Markets cut back some losses on value buying; short covering ahead of F&O expiry also aids

29 May 2014 Evaluate

Indian equity markets have pared some of their losses on the back of some value buying activities by select market-participants, who initiated buying at lower levels. Additionally, some short-covering on last trading session of F&O expiry also helped cut back some of the bourses’ losses. Despite this, markets continued to languish into negative territory, with both Sensex and Nifty trading below the crucial 24, 500 and 7,300 levels, with losses of over half a percent. Meanwhile, broader indices outperforming larger peers with huge margins were trading with gains in the range of 0.15%-0.35% respectively.

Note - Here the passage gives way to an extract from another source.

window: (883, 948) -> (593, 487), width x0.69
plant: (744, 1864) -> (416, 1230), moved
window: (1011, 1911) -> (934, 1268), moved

On the global front, Asian shares inched up to a one-year high on Thursday, supported by expectations of easier monetary policy from the European Central Bank. An unexpected increase in German unemployment and a deceleration in the euro zone money supply on Wednesday reinforced expectations that the ECB will introduce further stimulus at its meeting on June 5.

Closer home, stocks from Consumer Durable, Healthcare and Public Sector Undertaking (PSU) counters were aiding markets in restricting losses, while those from Information Technology, Technology and Metal counters were endorsing the underlying weakness of the markets. The overall market breadth on BSE is in the favour of advances which have thumped declines in the ratio of 1294:1288; while 96 shares remained unchanged.

The BSE Sensex is currently trading at 24413.35, down by 142.74 points or 0.58% after trading in a range of 24,528.20 and 24,357.95. There were 16 stocks advancing against 14 stocks declining on the index.

The broader indices were trading in down; the BSE Mid cap and Smallcap indices were trading higher by 0.34% and 0.12% respectively

The gaining sectoral indices on the BSE were Consumer Durables up by 0.59%, Healthcare up by 0.22%, PSU up by 0.24%, Bankex up by 0.18% and Auto up by 0.08%. While, Information Technology down by 2.86%, TECK down by 2.18%, Metal down by 1.09%, Realty down by 0.78% and Oil & Gas down by 0.56% were the losing indices on BSE.   

The top gainers on the Sensex were NTPC up by 1.82%, Tata Power up by 1.32%, Dr Reddy’s Lab up by 1.21%, SBI up by 0.99% and Axis Bank up by 0.95%. On the flip side, Infosys down by 7.02%, SSLT down by 1.97%, Wipro down by 1.80%, BHEL down by 1.73% and  Hindalco Inds down by 1.53% were the top losers on the index.

Meanwhile, to address the challenges posed by stressed assets in the banking system, Industry body FICCI has suggested setting up of a National Asset Management Company (NAMCO). Highlighting the need for pro-active and preventive approach to ensure speedy revival of the economy, FICCI President Sidharth Birla said that it is imperative for the government and the RBI to establish NAMCO which will take over stressed assets from the banking system for effective recovery and rehabilitation.

According to the industry chamber suggestions, NAMCO should be established as a ‘special purpose’ asset reconstruction company (ARC) with sponsorship of the government with initial capitalisation of up to Rs 5,000 crore that will allow it to build up a sizeable portfolio of stressed assets. Further, it recommended that private sector should hold majority stake at 51 percent in the company, while the government must encourage public sector banks to participate in equity of NAMCO up to 49 percent. NAMCO should issue security receipts of up to 12 years maturity period for long term assets acquired by it. FICCI further suggested that NAMCO should focus on large ticket stressed assets mainly in Infrastructure, Power, Steel and Telecom sectors.

Indian banking industry is the most dominant segment of the country’s financial sector and plays an imperative role in the economic development of the country. Banks help to boost economic growth by allocating savings to investments that have potential to yield higher returns. Industry, being highly correlated to economic scenario, is under pressure due to prevailing economic slowdown leading to rise in NPAs level of banks. The top 36 banks of India have reported gross NPAs of Rs 2, 34,014 crore by March 2014, a 36 per cent jump from Rs 171,853 crore on year-on-year basis.

The CNX Nifty is currently trading at 7,295.80, down by 33.85 points or 0.46% after trading in a range of 7,325.40 and 7,279.90. There were 26 stocks advancing against 22 declining on the index, while 2 stocks remained unchanged.

The top gainers of the Nifty were PNB up by 3.11%, Bank of Baroda up by 2.52%, NTPC up by 1.88%, Tata Power up by 1.32% and SBI up by 1.27%. On the flip side, Infosys down by 2.64%, SSLT down by 2.37%, Cairn India down by 2.07%, Wipro down by 1.99% and BHEL down by 1.63% were the major losers on the index.

Asian equity indices were trading in green; Nikkei 225 up by 0.07%, Hang Seng added 0.08%, Jakarta Index advanced 0.44% and Straits Times surged 0.97%. While, Shanghai Composite down by 0.36% and Taiwan Weighted down by 0.14% were the losers amongst Asian pack.